GIVEN INFORMATION>
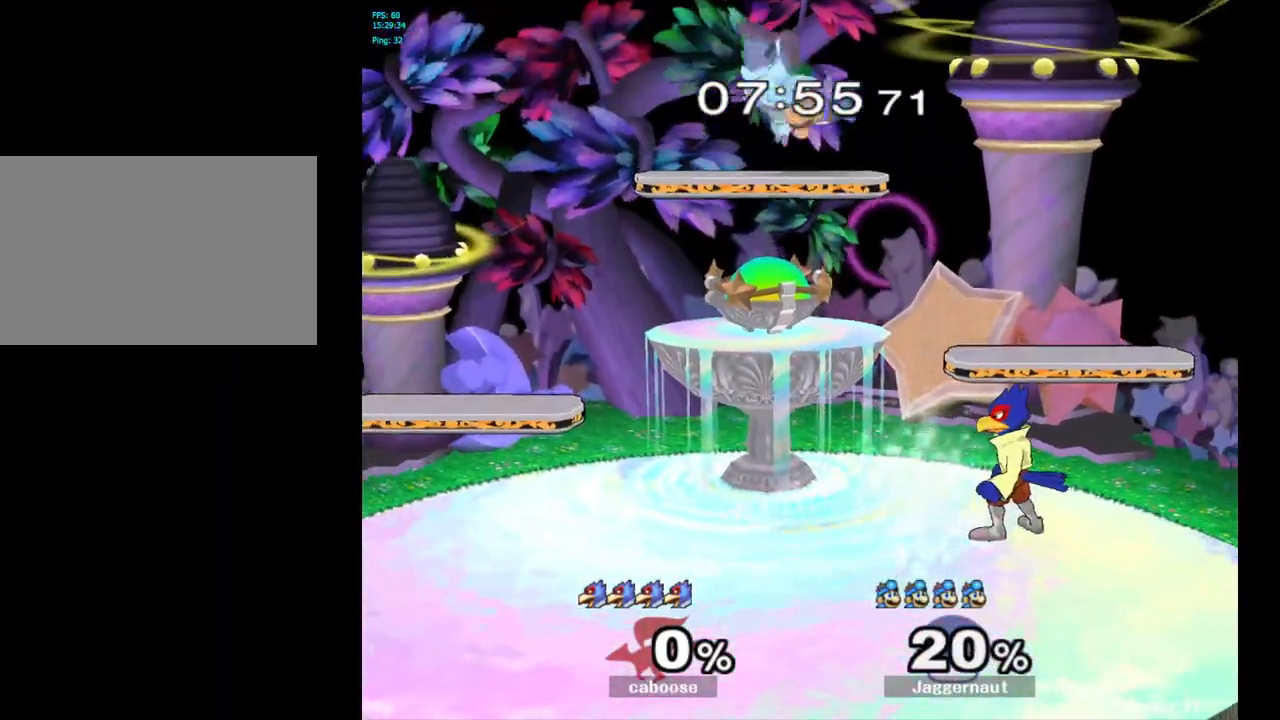
{"buttons": [], "left_stick": "up", "right_stick": "center", "events": [[167, "left_stick", "left"], [333, "Y", "down"], [333, "left_stick", "center"], [433, "Y", "up"], [467, "left_stick", "up"]]}
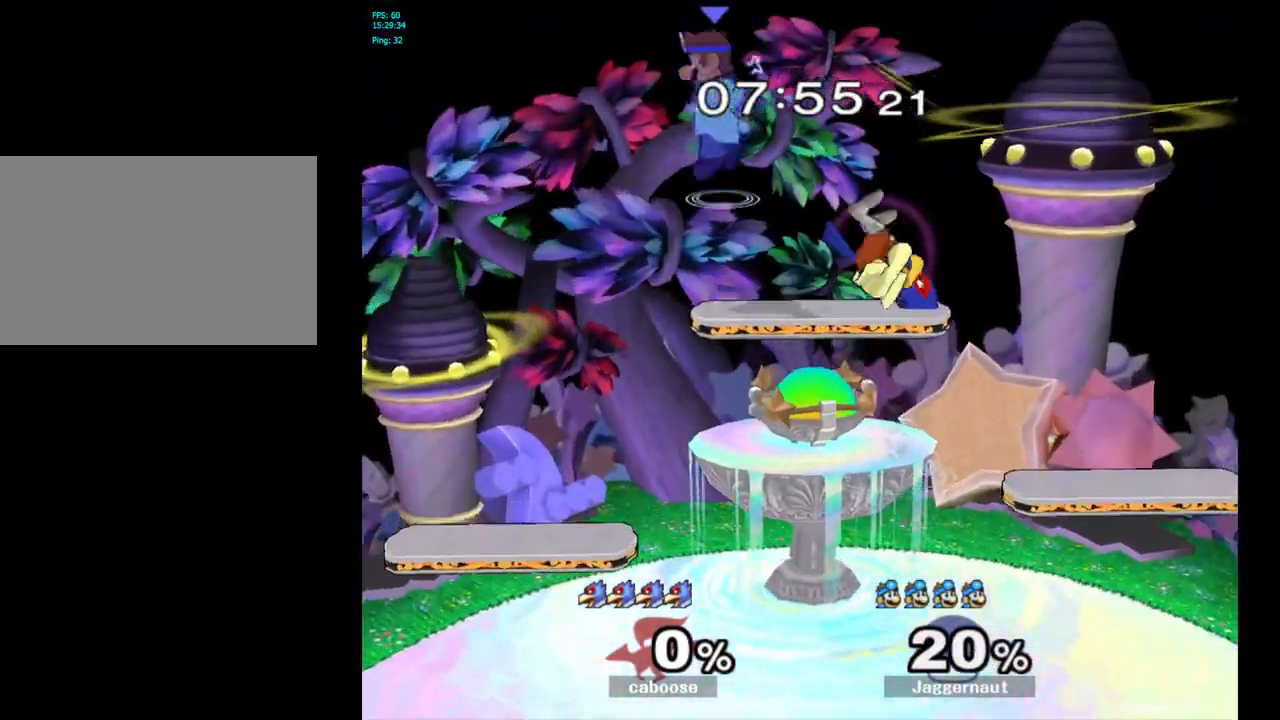
{"buttons": [], "left_stick": "down", "right_stick": "center", "events": [[33, "Y", "down"], [83, "Y", "up"], [167, "Y", "down"], [300, "Y", "up"], [367, "left_stick", "center"], [483, "left_stick", "down"]]}
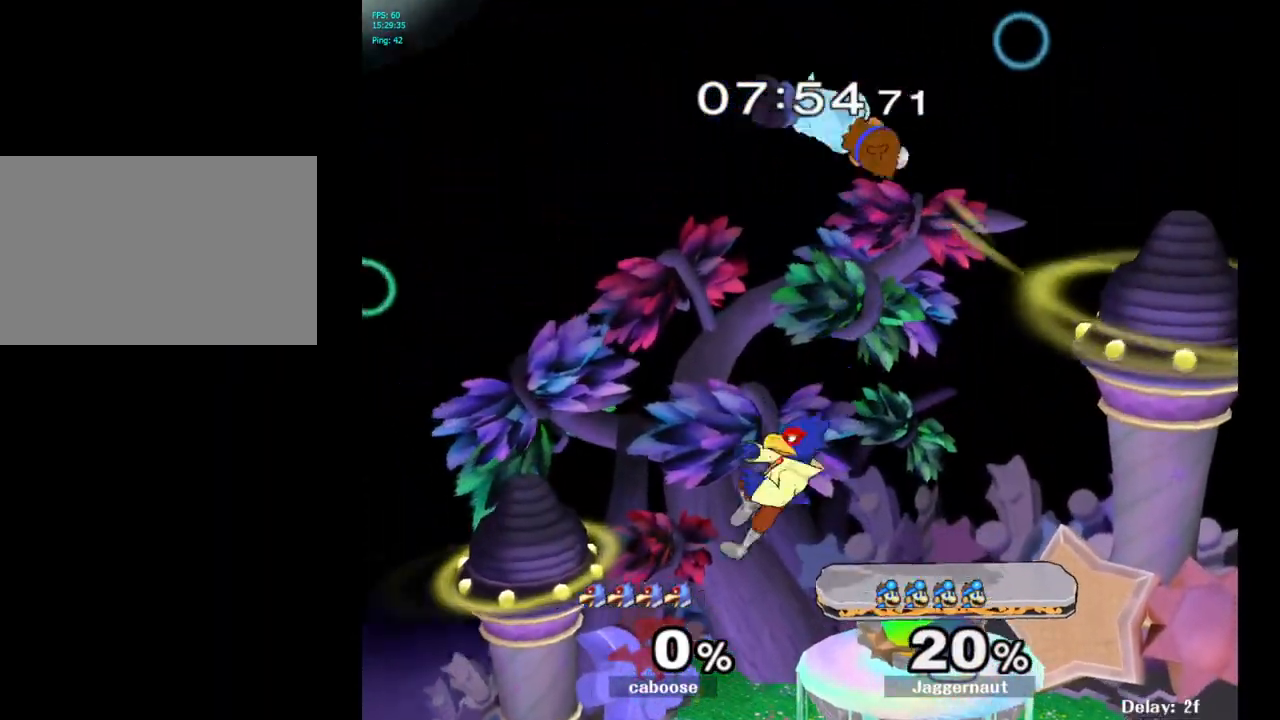
{"buttons": [], "left_stick": "right", "right_stick": "center", "events": [[67, "right_stick", "down"], [83, "left_stick", "down-left"], [117, "right_stick", "center"], [317, "left_stick", "down-right"], [383, "left_stick", "right"]]}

YOUR INSTRUCTIONS> Write out the material above once more, exactly as it reads, with no pictures.

RESULT FOR THIS EXERCISE>
{"buttons": [], "left_stick": "up", "right_stick": "center", "events": [[167, "left_stick", "left"], [333, "Y", "down"], [333, "left_stick", "center"], [433, "Y", "up"], [467, "left_stick", "up"]]}
{"buttons": [], "left_stick": "down", "right_stick": "center", "events": [[33, "Y", "down"], [83, "Y", "up"], [167, "Y", "down"], [300, "Y", "up"], [367, "left_stick", "center"], [483, "left_stick", "down"]]}
{"buttons": [], "left_stick": "right", "right_stick": "center", "events": [[67, "right_stick", "down"], [83, "left_stick", "down-left"], [117, "right_stick", "center"], [317, "left_stick", "down-right"], [383, "left_stick", "right"]]}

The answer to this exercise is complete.